Christine hugged her sister as silent tears merged into tiny rivulets chasing down their cheeks. Christine, reluctant to move from the embrace, eventually kneeled beside her sister and, making the sign of the Cross, said a prayer for the sick. The whole room fell quiet as the anchoress prayed.

Finally, Margaret broke the silence: “I be sick in my body, Chrissie, but you need not forsake your holy vows to visit me. Were I well, I would have come to your cell. Has a privilege been granted by the bishop?”

Christine shook her head. “Of bishops and lords will we parley anon, but first tell me what ails thee. Father said your confinement was not a goodly one.”

“Two months or so I think will be my term,” she said grimacing, “but the pains are on me now. The village midwife says it may be nigh, albeit before it be full-grow’d inside.”

She winced as she said this and put both her hands on her extended belly.
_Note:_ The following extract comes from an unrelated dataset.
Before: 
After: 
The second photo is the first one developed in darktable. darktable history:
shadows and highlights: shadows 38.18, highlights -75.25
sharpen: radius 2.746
Christine put her bony, wounded hands on her sister’s firm ones. “I will tend you till your time. I will not leave my sister. If our father will speak with our kin here, I am sure that I can stay alongside you, to offer help and prayer as much I can.”

William left the next day while Christine stayed in Peaslake, even though she was summoned by the bishop’s man to hasten to Guldenford. Of the threats of ecclesiastic court she did not speak to Margaret.

Left much alone, the two sisters talked of childhood games. On the second night Christine, despite her wounded hands, spent an hour delousing her sister, as she used to do when they were at home together in Ashe Cottage. It was during this sisterly ritual that Margaret confided her story. No tears came now; the pain she had endured was beyond such manifestations. After the story was told, Margaret said, “May I bathe your hands and apply the potions, before new bandages?”

Christine nodded gratefully. Alone, the sisters were reunited in their torment. In turn, Christine finally shared her experience of Sir Richard to help ease her sister’s pain and guilt. Both had suffered too much at their lord’s unholy hand.

“I vow upon the Cross that I will take vengeance for you,” said Christine. “I care not now for the hurts I endured, but will seek our rights by court, if justice there be in our troubled land. To the dean will I speak.”

“I thank you,” said Margaret, “but we are the poorest in this land. And e’en you have left your saintly course, so will the dean or bishop attend your words?”

“It will be well.” Christine spoke with confidence. “God has answered my prayers, I promise. Now let us talk of your unborn son-for a boy-child I think it be.”

Two weeks passed and Christine was joyous in the family atmosphere. Despite the tragic happenings she was rarely discomfited by the throng of bodies in the small, smoke-filled cottage, and she said her prayers either to herself or quietly in the vegetable garden at the rear, not wanting to stray too far from her sister.

There was no doctor in the hamlet, a deficiency which did not trouble the locals because the last one had leeched to death at least two of his patients. His occasional forays into surgery had resulted in even higher mortality, and he had moved to Guldenford to return to his real vocation as barber and pedlar of magic potions. In contrast, Matilda, the midwife, was much respected. William had left some groats to pay for her attentions to Margaret; he had been warned that the labour would be long and difficult.

It was made more difficult by threats from Sir Richard’s armed men when they eventually visited Peaslake, so Adam arranged for Margaret to be carried in an ox-cart to a woodman’s hut deep in the forest. Christine did her best to make it more homely, but the move was dangerous.